Countries in Europe, Asia, Africa, North and South America, along with civil society, showed their positive response to Ban’s initiative.
Oxfam’s Humanitarian Representative, Charlotte Stemmer, said: “The humanitarian system is overwhelmed with the amount of rising needs in a world racked by crises. […] (World leaders) should not pay lip service to this, as concrete action is urgently needed. The World Humanitarian Summit’s greatest legacy would be a real commitment to change this.”
According to the new report, “the international community is increasing its response to crises while struggling to find sustainable political and security solutions to end them.”
In 2014, the economic and financial cost of conflicts was estimated to be around 14.3 trillion dollars (13.4 percent of the global economy).
The five core shared responsibilities are: One, political leadership to prevent and end conflicts. Rather than investing in humanitarian assistance, the international community should prioritize political solutions, unity, and create peaceful societies.
Two, enforcing and abiding to international laws in order to protect civilians, respect human rights, restrict the use and transfer of certain arms and ammunition, halt bombings and strengthen the global justice system.
Three, “leaving no one behind” — which is also the central theme of the U.N.’s 2030 Development agenda – and reaching out to the poorest and the most vulnerable men, women and children in war-torn areas or in case of natural disasters. It also includes the protection of women and girls and focuses on the right to education for all.
Data from the report highlights that in 2014, conflicts and violence forced around 42.500 people to flee their homes daily. This resulted in 60 million internally displaced peoples, refugees and asylum-seekers by the first half of 2015.
About half of the world’s refugee children are missing out on primary education and three quarters do not have access to secondary education, according to a UN report.
Four, changing people’s lives. Currently, nearly 1.4 billion people live in fragile situations, and figures are estimated to grow up to 1.9 billion by 2030, says the report.
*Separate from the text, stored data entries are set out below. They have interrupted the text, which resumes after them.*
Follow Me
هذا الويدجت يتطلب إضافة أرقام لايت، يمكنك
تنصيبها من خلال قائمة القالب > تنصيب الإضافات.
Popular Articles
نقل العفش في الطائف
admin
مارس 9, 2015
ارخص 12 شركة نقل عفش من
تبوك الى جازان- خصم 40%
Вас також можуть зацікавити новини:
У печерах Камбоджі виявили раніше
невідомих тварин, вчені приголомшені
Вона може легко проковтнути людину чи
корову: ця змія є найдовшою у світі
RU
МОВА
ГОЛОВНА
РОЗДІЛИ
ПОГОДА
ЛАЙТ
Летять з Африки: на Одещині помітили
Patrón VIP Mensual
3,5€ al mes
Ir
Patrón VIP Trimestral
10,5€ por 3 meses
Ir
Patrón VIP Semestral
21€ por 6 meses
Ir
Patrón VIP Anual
Therefore, it is fundamental to develop coordinated actions to anticipate crises, reinforce local institutions and governments, build community resilience, and invest in data and risk analysis.
Five, investing in humanity. Ban highlighted the concept of “grand bargain” urging donors and national authorities to change their mindset “from funding to financing” local actors and local institutions, while increasing cost-efficiency and transparency.
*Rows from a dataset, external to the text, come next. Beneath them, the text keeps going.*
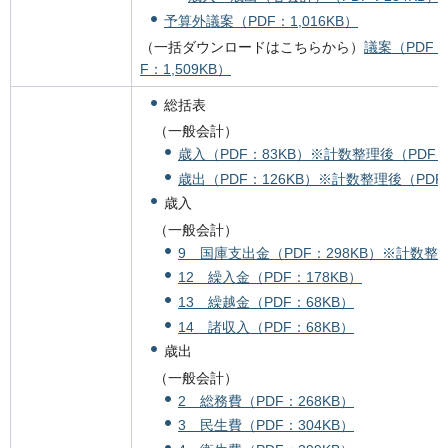
予算外議案（PDF：1,016KB）
（一括ダウンロードはこちらから）
議案（PDF：1
F：1,509KB）
総括表
（一般会計）
歳入（PDF：83KB）
※計数整理後（PDF：
歳出（PDF：126KB）
※計数整理後（PDF：
歳入
（一般会計）
9 国庫支出金（PDF：298KB）
※計数整理
12 繰入金（PDF：178KB）
13 繰越金（PDF：68KB）
14 諸収入（PDF：68KB）
歳出
（一般会計）
2 総務費（PDF：268KB）
3 民生費（PDF：304KB）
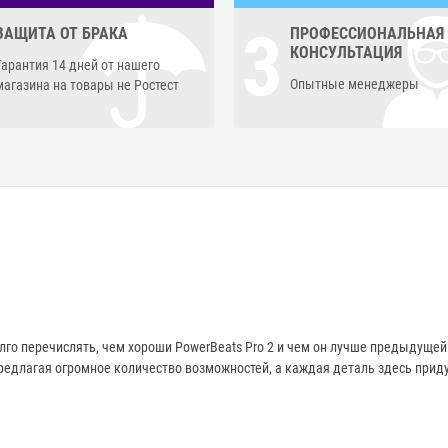
3
ЗАЩИТА ОТ БРАКА
ПРОФЕССИОНАЛЬНАЯ
КОНСУЛЬТАЦИЯ
Гарантия 14 дней от нашего
Опытные менеджеры
магазина на товары не Ростест
го перечислять, чем хороши PowerBeats Pro 2 и чем он лучше предыдущей 
редлагая огромное количество возможностей, а каждая деталь здесь прид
Organised by the U.N. Office for the Coordination of Humanitarian Relief (OCHA) the WHS summit offers for the first time the opportunity to reflect on a new humanitarian aid framework – explained Ban.
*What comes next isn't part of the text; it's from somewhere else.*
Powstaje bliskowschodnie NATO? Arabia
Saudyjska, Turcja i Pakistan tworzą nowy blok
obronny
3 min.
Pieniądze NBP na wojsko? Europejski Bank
The summit also aims at bringing together the international community –- civil society, world leaders, private sector, peace-builders representatives, peace-keepers, and NGOs — to design new policies and set new strategies for humanitarian assistance and relief in affected countries.
In a preface to the report, Ban wrote: “I ask global leaders to come to the World Humanitarian Summit prepared to assume their responsibilities for a new era of international relations; one in which safeguarding humanity and promoting human progress drives our decision-making and collective actions.”